Interpretive Summary: Anthocyanins are the components in foods that give the dark red, blue or black colors in many foods, particularly fruits and berries. Because of the number of different sugars and other chemical structures that can be attached to the basic anthocyanin molecule, there are over 600 different compounds that have been identified. The absorption/metabolism of anthocyanins has been studied in several berries with quite different anthocyanin compositions. The stability of anthocyanins within the gastrointestinal tract has a direct bearing on the amounts of anthocyanins that are absorbed. Anthocyanins with a sugar moiety of xylose and glucose (sambubiose) or xylose, glucose and rhamnose had greater recovery within the gastrointestinal tract 4 h after a meal and had a higher recovery in the urine, indicating increased absorption. The presence of 2 sugars on an anthocyanin also prevented their metabolism and thus more of the intact anthocyanin was absorbed and excreted in the urine. Some marked differences in apparent absorption and metabolism of different individual anthocyanins were observed which may have important implications in the biological effects observed following consumption of fruits and berries containing different anthocyanins. Data clearly demonstrate that aglycone and sugar moieties can alter the apparent absorption/metabolism of anthocyanins.

Technical Abstract: Anthocyanins (ACNs) are unique among flavonoids in that they have a low apparent absorption, are absorbed intact as the glycoside and thus metabolized differently. Main metabolites of ACNs are glucuronidated and/or methylated forms of the original ACNs containing 3' and 4' hydroxyl groups on the B-ring. Delphinidin ACNs, which contain 3 hydroxyl groups on the B-ring, show no appreciable metabolism. ACNs with different sugar moieties have significant differences in their recovery within the gastrointestinal (GI) tract with sambubiose > sambubiose-rhamnose = rutinose (rutin) >> glucose (glc) and also differing elimination patterns. Recovery of ACNs within the GI tract was positively and linearly associated with urinary recovery. The main metabolites of cyanidin (Cy) ACNs, which account for over 80% of the ACNs in fruits/berries, are glucuronidated and/or methylated forms. Cy-3-glc and Cy-3-rutin have similar apparent excretion rates as a %-age of dose, while urinary excretion of pelargonidin-3-glcoside (Pg-3-glc) was 8-10-fold higher than Cy-3-glc. Most of Cy-3-glc and Pg-3-glc were excreted as of metabolites. Over 80% of the ACNs containing the rutinose or sambubiose glycoside were excreted in the urine as the intact molecule.
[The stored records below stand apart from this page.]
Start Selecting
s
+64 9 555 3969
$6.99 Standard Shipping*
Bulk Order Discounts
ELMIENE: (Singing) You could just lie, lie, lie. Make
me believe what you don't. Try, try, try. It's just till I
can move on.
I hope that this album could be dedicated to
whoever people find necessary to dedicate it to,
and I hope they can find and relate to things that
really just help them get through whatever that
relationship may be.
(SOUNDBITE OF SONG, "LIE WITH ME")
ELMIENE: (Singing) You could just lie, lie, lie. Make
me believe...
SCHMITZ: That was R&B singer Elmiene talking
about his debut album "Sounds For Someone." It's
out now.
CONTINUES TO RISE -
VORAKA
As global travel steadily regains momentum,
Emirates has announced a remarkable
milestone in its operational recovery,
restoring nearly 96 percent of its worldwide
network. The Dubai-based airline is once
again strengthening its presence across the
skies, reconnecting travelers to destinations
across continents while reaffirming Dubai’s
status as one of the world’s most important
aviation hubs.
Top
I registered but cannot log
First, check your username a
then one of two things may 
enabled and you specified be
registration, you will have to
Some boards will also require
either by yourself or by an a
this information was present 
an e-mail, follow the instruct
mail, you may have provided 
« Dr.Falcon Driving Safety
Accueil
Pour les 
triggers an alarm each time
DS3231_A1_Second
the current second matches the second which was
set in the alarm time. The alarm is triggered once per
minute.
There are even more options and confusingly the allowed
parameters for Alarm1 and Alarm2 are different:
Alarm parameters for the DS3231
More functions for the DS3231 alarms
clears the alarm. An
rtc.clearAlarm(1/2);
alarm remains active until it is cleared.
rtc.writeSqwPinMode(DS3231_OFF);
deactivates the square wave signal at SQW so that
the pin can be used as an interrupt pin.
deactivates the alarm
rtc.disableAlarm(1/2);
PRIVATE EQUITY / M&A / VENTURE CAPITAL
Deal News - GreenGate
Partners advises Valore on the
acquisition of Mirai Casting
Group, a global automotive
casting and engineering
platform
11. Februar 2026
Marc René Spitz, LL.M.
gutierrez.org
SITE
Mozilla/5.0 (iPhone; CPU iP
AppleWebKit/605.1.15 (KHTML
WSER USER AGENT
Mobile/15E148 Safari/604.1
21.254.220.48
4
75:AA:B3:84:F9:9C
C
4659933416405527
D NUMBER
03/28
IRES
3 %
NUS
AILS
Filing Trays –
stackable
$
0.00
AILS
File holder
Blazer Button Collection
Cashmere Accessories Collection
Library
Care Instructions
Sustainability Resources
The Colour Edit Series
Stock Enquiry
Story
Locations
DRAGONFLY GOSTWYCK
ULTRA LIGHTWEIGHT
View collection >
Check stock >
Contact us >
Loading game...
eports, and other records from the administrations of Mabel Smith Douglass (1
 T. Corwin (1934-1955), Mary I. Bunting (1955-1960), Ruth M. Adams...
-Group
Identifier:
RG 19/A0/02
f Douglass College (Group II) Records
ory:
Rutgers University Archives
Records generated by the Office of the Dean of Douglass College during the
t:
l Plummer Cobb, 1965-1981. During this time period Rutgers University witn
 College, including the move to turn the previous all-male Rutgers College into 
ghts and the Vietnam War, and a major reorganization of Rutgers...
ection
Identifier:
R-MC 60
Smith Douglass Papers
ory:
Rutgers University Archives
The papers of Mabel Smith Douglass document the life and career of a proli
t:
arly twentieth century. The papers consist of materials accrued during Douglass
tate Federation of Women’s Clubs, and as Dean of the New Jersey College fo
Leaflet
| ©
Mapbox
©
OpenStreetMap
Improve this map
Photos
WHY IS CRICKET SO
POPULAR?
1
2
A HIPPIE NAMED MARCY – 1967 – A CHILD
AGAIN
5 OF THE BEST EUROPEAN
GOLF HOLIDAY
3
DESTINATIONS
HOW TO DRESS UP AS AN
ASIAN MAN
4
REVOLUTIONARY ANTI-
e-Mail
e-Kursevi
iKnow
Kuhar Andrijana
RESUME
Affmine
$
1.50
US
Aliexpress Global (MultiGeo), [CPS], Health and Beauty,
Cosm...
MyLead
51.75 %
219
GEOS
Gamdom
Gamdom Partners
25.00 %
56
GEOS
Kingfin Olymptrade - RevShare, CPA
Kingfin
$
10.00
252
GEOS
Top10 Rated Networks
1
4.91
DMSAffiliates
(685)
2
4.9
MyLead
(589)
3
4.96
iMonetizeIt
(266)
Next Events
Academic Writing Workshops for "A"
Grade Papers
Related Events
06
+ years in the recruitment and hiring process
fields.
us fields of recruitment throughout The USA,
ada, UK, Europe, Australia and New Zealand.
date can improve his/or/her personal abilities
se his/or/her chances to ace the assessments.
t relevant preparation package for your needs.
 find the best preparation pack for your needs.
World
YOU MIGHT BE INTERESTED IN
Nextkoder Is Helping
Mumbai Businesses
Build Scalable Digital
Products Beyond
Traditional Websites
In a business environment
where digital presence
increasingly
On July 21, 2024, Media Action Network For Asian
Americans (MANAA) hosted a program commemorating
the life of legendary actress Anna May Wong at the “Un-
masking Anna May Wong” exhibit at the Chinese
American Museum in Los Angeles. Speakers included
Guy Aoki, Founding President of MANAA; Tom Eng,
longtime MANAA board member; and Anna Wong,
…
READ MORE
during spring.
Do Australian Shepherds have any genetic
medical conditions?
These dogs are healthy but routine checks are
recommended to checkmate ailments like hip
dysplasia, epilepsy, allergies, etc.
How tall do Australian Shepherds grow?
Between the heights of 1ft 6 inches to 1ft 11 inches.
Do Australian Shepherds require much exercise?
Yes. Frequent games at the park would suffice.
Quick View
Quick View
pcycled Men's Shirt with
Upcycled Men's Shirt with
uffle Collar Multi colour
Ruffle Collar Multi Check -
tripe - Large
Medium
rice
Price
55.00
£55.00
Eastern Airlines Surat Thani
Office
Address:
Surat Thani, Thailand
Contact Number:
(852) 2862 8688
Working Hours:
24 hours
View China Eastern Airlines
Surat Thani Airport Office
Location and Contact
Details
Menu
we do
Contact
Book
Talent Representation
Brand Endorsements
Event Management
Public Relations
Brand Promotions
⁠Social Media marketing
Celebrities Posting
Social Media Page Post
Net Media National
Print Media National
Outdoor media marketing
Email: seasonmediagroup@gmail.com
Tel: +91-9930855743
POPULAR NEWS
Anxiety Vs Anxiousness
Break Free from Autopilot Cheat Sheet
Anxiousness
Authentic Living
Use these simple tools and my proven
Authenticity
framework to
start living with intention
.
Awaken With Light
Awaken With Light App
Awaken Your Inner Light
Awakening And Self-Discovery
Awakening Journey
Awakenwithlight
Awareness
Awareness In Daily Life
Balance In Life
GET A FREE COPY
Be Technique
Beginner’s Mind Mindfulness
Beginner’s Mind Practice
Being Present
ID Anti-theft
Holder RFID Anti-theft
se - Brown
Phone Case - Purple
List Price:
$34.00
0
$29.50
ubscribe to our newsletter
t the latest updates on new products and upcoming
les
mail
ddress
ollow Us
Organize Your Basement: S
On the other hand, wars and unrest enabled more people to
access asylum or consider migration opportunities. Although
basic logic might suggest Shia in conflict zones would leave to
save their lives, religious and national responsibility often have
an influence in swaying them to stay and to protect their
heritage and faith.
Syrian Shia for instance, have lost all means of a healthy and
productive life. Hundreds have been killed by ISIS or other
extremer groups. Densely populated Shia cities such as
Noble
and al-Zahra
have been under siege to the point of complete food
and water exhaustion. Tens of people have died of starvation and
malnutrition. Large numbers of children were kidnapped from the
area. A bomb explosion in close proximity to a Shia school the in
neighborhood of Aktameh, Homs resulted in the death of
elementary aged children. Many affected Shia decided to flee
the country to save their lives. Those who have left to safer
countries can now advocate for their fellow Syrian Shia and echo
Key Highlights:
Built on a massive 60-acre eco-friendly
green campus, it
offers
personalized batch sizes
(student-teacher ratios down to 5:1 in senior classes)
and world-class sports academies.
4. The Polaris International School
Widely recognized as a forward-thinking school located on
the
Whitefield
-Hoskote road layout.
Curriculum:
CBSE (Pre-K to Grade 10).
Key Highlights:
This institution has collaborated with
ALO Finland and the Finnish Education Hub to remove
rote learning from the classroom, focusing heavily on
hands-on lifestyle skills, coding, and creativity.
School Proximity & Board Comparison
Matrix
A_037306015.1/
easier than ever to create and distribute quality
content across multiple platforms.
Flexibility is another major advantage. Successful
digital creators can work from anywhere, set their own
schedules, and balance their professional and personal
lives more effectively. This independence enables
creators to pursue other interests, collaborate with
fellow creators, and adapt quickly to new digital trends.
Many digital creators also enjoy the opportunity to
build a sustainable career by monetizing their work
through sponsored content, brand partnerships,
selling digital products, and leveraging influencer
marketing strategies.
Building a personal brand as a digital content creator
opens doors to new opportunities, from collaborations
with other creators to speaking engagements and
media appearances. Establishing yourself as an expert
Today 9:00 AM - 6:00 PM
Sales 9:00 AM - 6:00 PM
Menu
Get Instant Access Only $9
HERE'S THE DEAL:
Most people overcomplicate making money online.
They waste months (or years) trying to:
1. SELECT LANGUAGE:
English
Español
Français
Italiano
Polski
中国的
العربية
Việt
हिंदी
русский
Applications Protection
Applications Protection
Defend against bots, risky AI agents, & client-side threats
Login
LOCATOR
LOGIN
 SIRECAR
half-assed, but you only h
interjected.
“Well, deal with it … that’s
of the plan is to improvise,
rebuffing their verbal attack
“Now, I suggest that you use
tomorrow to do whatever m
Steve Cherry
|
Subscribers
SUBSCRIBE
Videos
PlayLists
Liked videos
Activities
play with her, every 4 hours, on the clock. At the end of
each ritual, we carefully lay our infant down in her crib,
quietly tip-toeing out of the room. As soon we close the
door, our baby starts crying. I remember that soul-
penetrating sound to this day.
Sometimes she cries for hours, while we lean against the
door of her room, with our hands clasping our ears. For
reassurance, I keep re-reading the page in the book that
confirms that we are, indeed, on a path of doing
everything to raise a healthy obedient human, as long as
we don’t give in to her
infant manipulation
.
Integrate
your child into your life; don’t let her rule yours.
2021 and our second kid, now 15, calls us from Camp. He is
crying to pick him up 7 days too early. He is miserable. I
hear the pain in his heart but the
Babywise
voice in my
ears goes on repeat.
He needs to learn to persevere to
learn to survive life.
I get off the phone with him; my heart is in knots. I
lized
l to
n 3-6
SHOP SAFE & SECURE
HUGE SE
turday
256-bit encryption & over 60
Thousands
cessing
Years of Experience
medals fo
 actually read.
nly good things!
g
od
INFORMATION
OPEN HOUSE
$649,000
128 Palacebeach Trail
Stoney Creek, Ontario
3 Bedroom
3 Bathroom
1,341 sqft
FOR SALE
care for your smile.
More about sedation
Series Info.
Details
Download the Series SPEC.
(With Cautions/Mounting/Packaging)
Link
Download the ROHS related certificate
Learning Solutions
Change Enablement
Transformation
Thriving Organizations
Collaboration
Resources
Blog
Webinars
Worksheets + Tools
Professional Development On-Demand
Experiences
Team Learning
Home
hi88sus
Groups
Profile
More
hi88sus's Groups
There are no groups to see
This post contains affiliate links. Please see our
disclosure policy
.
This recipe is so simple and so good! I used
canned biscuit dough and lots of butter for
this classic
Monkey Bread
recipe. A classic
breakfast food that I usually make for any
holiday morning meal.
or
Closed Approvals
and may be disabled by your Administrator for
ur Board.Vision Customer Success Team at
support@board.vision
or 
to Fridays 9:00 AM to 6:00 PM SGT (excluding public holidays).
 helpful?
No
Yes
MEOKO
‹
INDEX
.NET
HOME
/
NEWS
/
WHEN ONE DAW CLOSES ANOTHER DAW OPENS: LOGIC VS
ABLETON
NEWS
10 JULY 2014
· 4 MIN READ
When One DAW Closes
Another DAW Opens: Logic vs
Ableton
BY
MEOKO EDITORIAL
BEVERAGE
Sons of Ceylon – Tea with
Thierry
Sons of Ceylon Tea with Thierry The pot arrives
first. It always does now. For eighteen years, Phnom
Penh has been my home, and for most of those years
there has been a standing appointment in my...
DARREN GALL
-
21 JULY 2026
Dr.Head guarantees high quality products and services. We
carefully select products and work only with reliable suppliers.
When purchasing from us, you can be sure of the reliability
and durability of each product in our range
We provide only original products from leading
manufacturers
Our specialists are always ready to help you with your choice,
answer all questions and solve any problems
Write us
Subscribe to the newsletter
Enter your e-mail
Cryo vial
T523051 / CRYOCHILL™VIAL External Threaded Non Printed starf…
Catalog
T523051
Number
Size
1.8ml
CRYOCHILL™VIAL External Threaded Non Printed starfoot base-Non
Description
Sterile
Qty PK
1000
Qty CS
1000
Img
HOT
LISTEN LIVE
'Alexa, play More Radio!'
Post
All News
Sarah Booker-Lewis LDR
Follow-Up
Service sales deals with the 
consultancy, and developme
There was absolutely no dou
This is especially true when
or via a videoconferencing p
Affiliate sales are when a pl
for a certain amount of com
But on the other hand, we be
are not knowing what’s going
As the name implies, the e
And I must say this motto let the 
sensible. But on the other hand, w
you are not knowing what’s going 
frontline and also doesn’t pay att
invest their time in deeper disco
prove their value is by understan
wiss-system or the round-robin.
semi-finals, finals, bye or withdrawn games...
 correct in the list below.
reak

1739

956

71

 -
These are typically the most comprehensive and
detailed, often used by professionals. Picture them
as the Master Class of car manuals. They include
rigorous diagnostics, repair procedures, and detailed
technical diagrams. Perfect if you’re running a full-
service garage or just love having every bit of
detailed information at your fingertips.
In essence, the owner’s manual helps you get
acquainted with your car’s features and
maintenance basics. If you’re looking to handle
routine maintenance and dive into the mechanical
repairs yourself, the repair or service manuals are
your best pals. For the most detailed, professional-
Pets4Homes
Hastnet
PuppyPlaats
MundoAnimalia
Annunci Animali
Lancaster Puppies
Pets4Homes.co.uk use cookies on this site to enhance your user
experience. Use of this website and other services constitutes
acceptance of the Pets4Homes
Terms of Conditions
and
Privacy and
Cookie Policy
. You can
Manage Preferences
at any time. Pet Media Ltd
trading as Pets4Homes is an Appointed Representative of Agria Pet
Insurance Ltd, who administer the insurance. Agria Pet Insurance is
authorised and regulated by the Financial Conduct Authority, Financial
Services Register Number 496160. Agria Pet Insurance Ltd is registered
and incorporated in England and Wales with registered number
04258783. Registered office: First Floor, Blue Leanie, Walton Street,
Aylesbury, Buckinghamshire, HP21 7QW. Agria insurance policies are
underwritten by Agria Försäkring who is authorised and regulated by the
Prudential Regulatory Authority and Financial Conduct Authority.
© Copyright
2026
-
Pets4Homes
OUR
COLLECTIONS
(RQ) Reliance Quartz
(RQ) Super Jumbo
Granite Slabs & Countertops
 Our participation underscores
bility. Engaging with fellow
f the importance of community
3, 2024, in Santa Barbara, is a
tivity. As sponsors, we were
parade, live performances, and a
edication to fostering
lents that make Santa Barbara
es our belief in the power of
A small amount of the methylated forms was observed. At high doses of Cy-3-glu about equal proportions of methylated vs glucuronidated conjugates were formed, but at low doses much high proportions of glucuronidated conjugates were formed relative to methylated forms. Plasma concentration/dose ratio of Cy-3-rutin was significantly higher than that of Cy-3-glc. Data clearly demonstrate that aglycone and sugar moieties can alter the apparent absorption/metabolism of ACNs.